EXERCISE: Among the entries below, find the lines with the word "LIST" and copy them.

[[ GIVEN RECORDS, beginning ]]

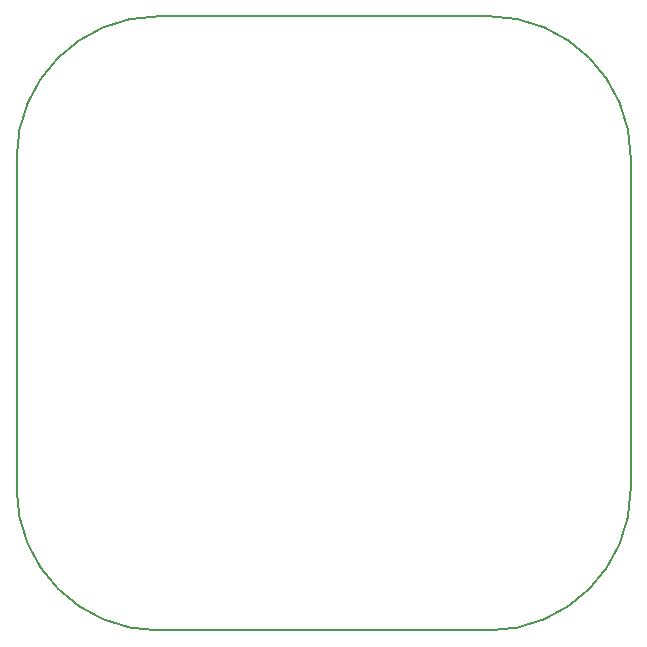
<source format=gm1>
G04 #@! TF.GenerationSoftware,KiCad,Pcbnew,(6.0.0)*
G04 #@! TF.CreationDate,2021-12-30T22:01:48+01:00*
G04 #@! TF.ProjectId,VolumeKnob,566f6c75-6d65-44b6-9e6f-622e6b696361,rev?*
G04 #@! TF.SameCoordinates,Original*
G04 #@! TF.FileFunction,Profile,NP*
%FSLAX46Y46*%
G04 Gerber Fmt 4.6, Leading zero omitted, Abs format (unit mm)*
G04 Created by KiCad (PCBNEW (6.0.0)) date 2021-12-30 22:01:48*
%MOMM*%
%LPD*%
G01*
G04 APERTURE LIST*
G04 #@! TA.AperFunction,Profile*
%ADD10C,0.200000*%
G04 #@! TD*
G04 APERTURE END LIST*
D10*
X72930000Y-80230000D02*
X72930000Y-108230000D01*
X124930000Y-80230000D02*
G75*
G03*
X112930000Y-68230000I-12000001J-1D01*
G01*
X72930000Y-108230000D02*
G75*
G03*
X84930000Y-120230000I12000001J1D01*
G01*
X112930000Y-120230000D02*
G75*
G03*
X124930000Y-108230000I-1J12000001D01*
G01*
X112930000Y-68230000D02*
X84930000Y-68230000D01*
X84930000Y-68230000D02*
G75*
G03*
X72930000Y-80230000I1J-12000001D01*
G01*
X124930000Y-108230000D02*
X124930000Y-80230000D01*
X84930000Y-120230000D02*
X112930000Y-120230000D01*
M02*

</source>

[[ GIVEN RECORDS, end ]]

ANSWER SECTION:
G04 APERTURE LIST*
G04 APERTURE END LIST*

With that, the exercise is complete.